When lab work gets frustrating, I ask myself: can't there be an easier way? I’ll hazard a guess that if you’re a chemist like me, you’re inured to the frustration of traditional synthesis. Often, it is the most well-behaved chemical reactions that get you at the end. Yes, I’m talking about that scale-up: that step you promised your adviser would be “facile,” as well as those extra TLCs you could, should, and wish you had done before you started your column. I'm of the opinion that many of the synthetic struggles in the early stages of grad school are essentially self-inflicted. It always cracks me up when I hear someone vigorously complaining about running a notoriously nasty reaction. Honestly, did you really think deciding tackling a McMurry or Skraup wouldn’t cause you just a little bit of sweat? I guess many young grad students, like me, have a burning desire to prove their stripes en route to their secret aspiration: becoming the most interesting man woman in chemistry.
I’m currently in the midst of working to overcome a synthetic hurdle of my own. Without getting into its provenance or name, I’ll say that I am quite determined to successfully duke it out with this particular reaction. Last week, while I was wrapping up in lab and was in the midst of drawing up the battle plans for the next day’s synthetic attack, I had a rather painful realization. Washing and prepping glassware can be a mind-numbing task and as I stood there essentially doing my dishes, I recalled a recent high impact paper detailing the biosynthesis of quantum dots in earthworms.

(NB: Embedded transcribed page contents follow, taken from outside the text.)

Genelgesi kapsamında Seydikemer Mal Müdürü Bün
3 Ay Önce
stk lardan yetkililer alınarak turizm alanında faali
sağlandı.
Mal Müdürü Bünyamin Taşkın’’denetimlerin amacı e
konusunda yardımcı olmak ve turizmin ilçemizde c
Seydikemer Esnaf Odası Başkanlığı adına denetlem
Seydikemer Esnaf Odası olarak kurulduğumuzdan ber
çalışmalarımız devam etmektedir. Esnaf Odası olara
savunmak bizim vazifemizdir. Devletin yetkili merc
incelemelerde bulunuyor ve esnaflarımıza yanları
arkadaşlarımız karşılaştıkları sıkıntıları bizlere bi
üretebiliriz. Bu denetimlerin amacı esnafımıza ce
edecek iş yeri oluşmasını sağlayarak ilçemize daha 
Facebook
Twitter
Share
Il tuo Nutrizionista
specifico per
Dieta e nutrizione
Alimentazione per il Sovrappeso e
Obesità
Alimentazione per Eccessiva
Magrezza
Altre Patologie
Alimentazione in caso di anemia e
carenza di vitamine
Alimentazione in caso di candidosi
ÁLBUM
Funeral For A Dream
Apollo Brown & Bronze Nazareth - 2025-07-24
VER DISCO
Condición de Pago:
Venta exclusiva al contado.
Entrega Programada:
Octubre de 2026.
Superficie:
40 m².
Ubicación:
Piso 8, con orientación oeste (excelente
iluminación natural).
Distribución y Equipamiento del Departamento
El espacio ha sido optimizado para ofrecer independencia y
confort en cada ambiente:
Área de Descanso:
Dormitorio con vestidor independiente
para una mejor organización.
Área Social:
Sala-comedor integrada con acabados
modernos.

Essentially, here is the crux of the problem: if an earthworm can secrete in quality nanocrystals in its slimy gut, what should be the standards for a graduate student with all the tools of modern science? By all accounts, this earthworm paper is very interesting, with appeal to both scientists and the general public alike. It follows in the footsteps of a long history of studying colloidal nanoparticle biosynthesis (as a quick reminder, this had been first studied by Louis Brus and friends back in the early days). In this case, the authors hijacked the metal detoxification pathway of the earthworm, with some help from its native glutathione reductase, to make some fairly impressive quantum dots. Of special interest to the plasmonic nanomaterial world, published yesterday in Nature Chemical Biology: a work profiling yet another example of colloidal gold nanoparticle bioaccumulation in microbes via a metal detoxification pathway. In this latter case, the microbe makes a non-ribosomal peptide that mediates both colloidal and octrahedral Au-nanoparticle growth.

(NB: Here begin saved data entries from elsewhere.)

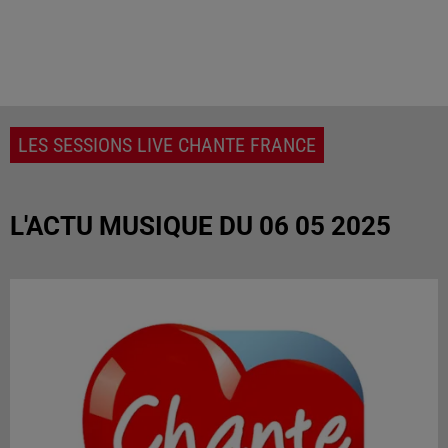
LES SESSIONS LIVE CHANTE FRANCE
L'ACTU MUSIQUE DU 06 05 2025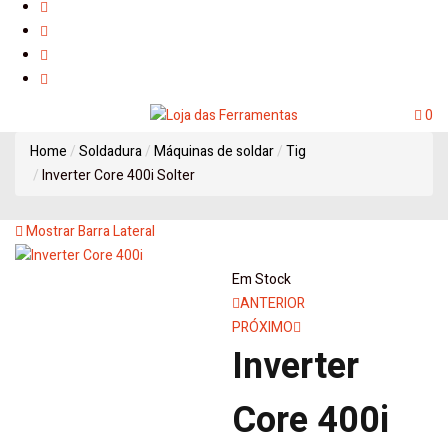
0
Home
Soldadura
Máquinas de soldar
Tig
Inverter Core 400i Solter
Mostrar Barra Lateral
Em Stock
Navegação
ANTERIOR
PRÓXIMO
de
Inverter
artigos
Core 400i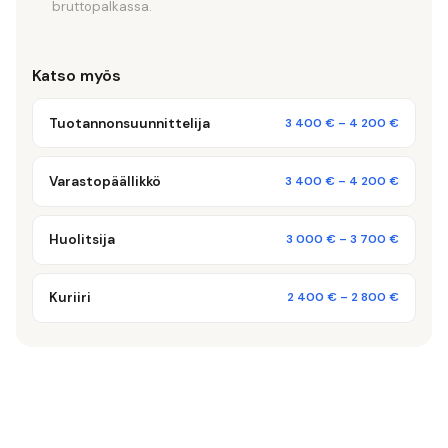
bruttopalkassa.
Katso myös
Tuotannonsuunnittelija
3 400 €
–
4 200 €
Varastopäällikkö
3 400 €
–
4 200 €
Huolitsija
3 000 €
–
3 700 €
Kuriiri
2 400 €
–
2 800 €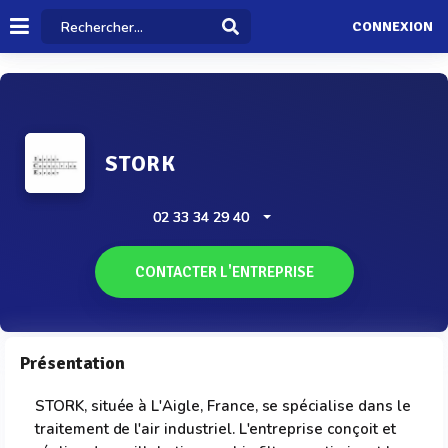
CONNEXION
STORK
02 33 34 29 40
CONTACTER L'ENTREPRISE
Présentation
STORK, située à L'Aigle, France, se spécialise dans le
traitement de l'air industriel. L'entreprise conçoit et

But thinking about these papers in the applied context of my own daily work gave me reason to pause. For someone who makes colloidal nanomaterials routinely with my own two hands, usually under rigorous air- and water-free conditions, it's disconcerting to consider of the efficiency and ease with which creepy crawlers can munch away at heavy metal salts in wet soil and casually form particles. I get the sense that anyone working with natural products must ponder this paradox once in a while, too–especially when a recalcitrant reaction refuses to cooperate.
As Derek Lowe has very eloquently discussed in the past, the organic chemistry community has dealt with biological and enzymatic “inferiority” complexes head-on. With the long history of scientific inquiry in nanocrystal biosynthesis and parallel innovations in green/bio-inspired nanomaterial synthesis, I guess our understanding of these transformations may inspire and potentially shape the future standard of inorganic colloidal nanoparticle synthesis.
Still, I should point out that given my fear of bugs, I certainly have no plans to bring in any earthworms as my new lab-mates in the near future. I’d much rather continue to duke it out at my fume hood, one transformation at a time.